There are multiple ways to do this simulation.

# Population (1 million x's)
pop_x <- rnorm(1000000, mean = 5, sd = 1)

# Random Sampling
n <- 200 # number of x's in each sample
mcn <- 1000 # number of samples in the simulation

samp <- matrix(0, nrow = n, ncol = mcn) # a Container: matrix by 200 x 1000
for(i in 1: mcn){
  samp[,i] <- sample(pop_x, n, replace = TRUE)
}

xbar <- colMeans(samp) # We calculate the column means
mxbar <- mean(xbar) # the mean of xbars
round(mxbar, 2)
## [1] 5
hist(xbar, breaks=20)

This is our sampling distribution of \(\bar{x}\) and \(\bar{x}\) is an unbiased estimator of \(\mu_x\). But is that enough? We may have another estimator, like \(\tilde{x} = (x_1 + x_{200})/2\), which could be an unbiased estimator as well.

xtilde <- apply(samp, 2, function(x) (head(x,1)+ tail(x,1))/2) 
mtilde <- mean(xtilde) # the mean of xbars
round(mtilde, 2)
## [1] 5.03
hist(xtilde, breaks=20)

Now, if we are happy with our unbiased estimators, how do we choose one estimator among all other unbiased estimators? How do we define the best estimator? The answer is simple: we choose the one with the minimum sampling variance.

var(xbar)
## [1] 0.004704642
var(xtilde)
## [1] 0.4781128

Why do we need the minimum variance? Remember more variance means higher differences in \(\hat{\beta}_{0} \text { and } \hat{\beta}_{1}\) from sample to sample. That means a very large confidence interval for the \(\mu_x\). Since we have only one sample in practice, the high sampling variance results in greater likelihood that we will get results further away from the mean of \(\bar{x}\), which is captured by the confidence interval.

First, note that it is very easy to create an estimator for \(\beta_{1}\) that has very low variance, but is not unbiased. For example, define \(\hat{\theta}_{B A D}=5\). Since \(\hat{\theta}_{B A D}\) is constant,

\[ \begin{array}{r}{\mathbf{Var}\left[\hat{\theta}_{B A D}\right]=0} \end{array} \]

However since, \(\mathbf{E}\left[\hat{\theta}_{B A D}\right]=5\), we can say that \(\hat{\theta}_{B A D}\) is not a good estimator even though it has the smallest possible variance. Hence two conditions, unbiasedness and minimum variance, have an order: we look for an estimator with the minimum variance among unbiased estimators.

Omitted Variable Bias (OVB)

• • • •

What you need to do:
- A) Answer from the text on unbiased estimators, one answer per line, marked like the questions:
(i) How many samples does the simulation draw?
(ii) What value does var(xtilde) return?
(iii) What constant value is the bad estimator given?
- B) Write the next part of the text on unbiased estimators, beginning after its last line.
The lines after this point come from a separate source.

• • • •

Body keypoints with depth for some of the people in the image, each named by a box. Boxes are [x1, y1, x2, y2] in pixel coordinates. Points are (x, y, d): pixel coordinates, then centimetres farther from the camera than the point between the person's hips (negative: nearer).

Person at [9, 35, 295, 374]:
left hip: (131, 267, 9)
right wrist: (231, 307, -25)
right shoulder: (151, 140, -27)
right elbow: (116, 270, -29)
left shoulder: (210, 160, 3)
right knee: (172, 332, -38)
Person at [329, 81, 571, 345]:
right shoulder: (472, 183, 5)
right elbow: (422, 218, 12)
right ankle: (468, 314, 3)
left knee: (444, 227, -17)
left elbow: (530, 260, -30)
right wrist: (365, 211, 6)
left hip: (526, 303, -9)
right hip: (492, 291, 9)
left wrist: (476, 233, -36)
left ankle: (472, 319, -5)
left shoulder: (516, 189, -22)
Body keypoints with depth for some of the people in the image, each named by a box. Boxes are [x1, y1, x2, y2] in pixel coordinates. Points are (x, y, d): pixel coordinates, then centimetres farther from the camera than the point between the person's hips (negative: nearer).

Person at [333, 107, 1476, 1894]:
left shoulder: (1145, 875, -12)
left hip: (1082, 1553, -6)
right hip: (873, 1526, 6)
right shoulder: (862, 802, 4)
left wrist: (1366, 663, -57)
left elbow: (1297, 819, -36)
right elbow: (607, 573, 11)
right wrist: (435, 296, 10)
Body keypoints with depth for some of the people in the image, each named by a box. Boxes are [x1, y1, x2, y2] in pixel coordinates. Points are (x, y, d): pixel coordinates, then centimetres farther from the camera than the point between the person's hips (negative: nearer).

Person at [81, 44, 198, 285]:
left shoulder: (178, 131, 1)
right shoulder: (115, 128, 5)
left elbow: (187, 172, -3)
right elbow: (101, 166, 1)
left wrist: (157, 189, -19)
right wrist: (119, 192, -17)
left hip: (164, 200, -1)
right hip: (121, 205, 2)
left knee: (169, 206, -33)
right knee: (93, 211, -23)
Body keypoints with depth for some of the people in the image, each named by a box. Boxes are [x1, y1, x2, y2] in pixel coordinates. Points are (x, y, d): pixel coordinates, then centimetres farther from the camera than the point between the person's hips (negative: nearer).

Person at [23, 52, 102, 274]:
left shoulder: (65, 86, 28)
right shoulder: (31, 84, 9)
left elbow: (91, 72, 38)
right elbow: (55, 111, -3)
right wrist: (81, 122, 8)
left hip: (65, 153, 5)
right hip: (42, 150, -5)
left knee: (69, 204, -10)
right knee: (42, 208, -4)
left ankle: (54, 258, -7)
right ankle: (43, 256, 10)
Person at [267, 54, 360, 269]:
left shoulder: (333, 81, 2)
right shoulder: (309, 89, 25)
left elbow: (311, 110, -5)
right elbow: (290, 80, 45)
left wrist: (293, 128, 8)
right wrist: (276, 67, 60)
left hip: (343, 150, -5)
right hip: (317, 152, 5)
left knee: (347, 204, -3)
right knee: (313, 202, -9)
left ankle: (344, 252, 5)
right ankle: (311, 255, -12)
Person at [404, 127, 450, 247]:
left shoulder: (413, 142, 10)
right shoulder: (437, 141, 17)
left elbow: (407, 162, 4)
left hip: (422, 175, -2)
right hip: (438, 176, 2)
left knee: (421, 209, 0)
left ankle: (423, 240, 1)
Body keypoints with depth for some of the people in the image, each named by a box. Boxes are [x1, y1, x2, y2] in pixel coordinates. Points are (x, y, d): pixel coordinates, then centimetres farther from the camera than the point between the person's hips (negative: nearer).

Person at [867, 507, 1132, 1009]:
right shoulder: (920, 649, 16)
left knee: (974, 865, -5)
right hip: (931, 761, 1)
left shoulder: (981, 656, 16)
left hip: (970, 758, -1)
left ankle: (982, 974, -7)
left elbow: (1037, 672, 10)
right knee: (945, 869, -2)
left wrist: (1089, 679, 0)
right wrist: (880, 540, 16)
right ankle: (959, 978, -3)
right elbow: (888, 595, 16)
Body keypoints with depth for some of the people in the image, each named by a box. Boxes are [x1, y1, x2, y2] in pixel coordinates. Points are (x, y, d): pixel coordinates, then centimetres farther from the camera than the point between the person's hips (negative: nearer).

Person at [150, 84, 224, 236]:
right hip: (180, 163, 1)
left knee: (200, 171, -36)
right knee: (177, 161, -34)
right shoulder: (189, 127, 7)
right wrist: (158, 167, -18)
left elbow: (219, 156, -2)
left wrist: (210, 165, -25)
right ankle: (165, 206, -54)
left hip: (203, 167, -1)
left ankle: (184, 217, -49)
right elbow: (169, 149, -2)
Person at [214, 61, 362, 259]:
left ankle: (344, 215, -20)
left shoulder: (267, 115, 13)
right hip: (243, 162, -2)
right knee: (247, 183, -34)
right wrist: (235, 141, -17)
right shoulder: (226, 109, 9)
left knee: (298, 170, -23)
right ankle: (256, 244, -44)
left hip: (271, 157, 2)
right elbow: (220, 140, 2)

• • • •

Answers to each task:
- A)
(i) 1000
(ii) 0.4781128
(iii) 5

- B)
A regression analysis requires a correctly specified regression model. When the estimated model is misspecified by “omitting” some necessary variables, the resulting sample regression function (SRF) will be a biased estimator of the true data generating model (DGM). While the solution seems simple - “correctly specify your SRF by including all necessary variables as in the true DGM”, we often have to assume what the true DGM is. In other words, we do our best to control all the confounding variables, variables that are correlated with the outcome (\(y_i\)) and the explanatory variables. When we miss (omit) one of those “control” variables, perhaps due to our ignorance on the true DGM, the effect of \(x_i\) on \(y_i\) will be misleading and biased. One gross example is the significant and positive relationship between ice-cream sales and the crime rates. When we include the confounding factor, the hot weather, which is strongly and positively related to both ice-cream sales and the crime rates, the effect disappears.

What we are looking for is the isolated effect of \(x_i\) on \(y_i\), after controlling for all the other possible reasons of the variation in \(y_i\). Let’s illustrate it with Venn diagrams.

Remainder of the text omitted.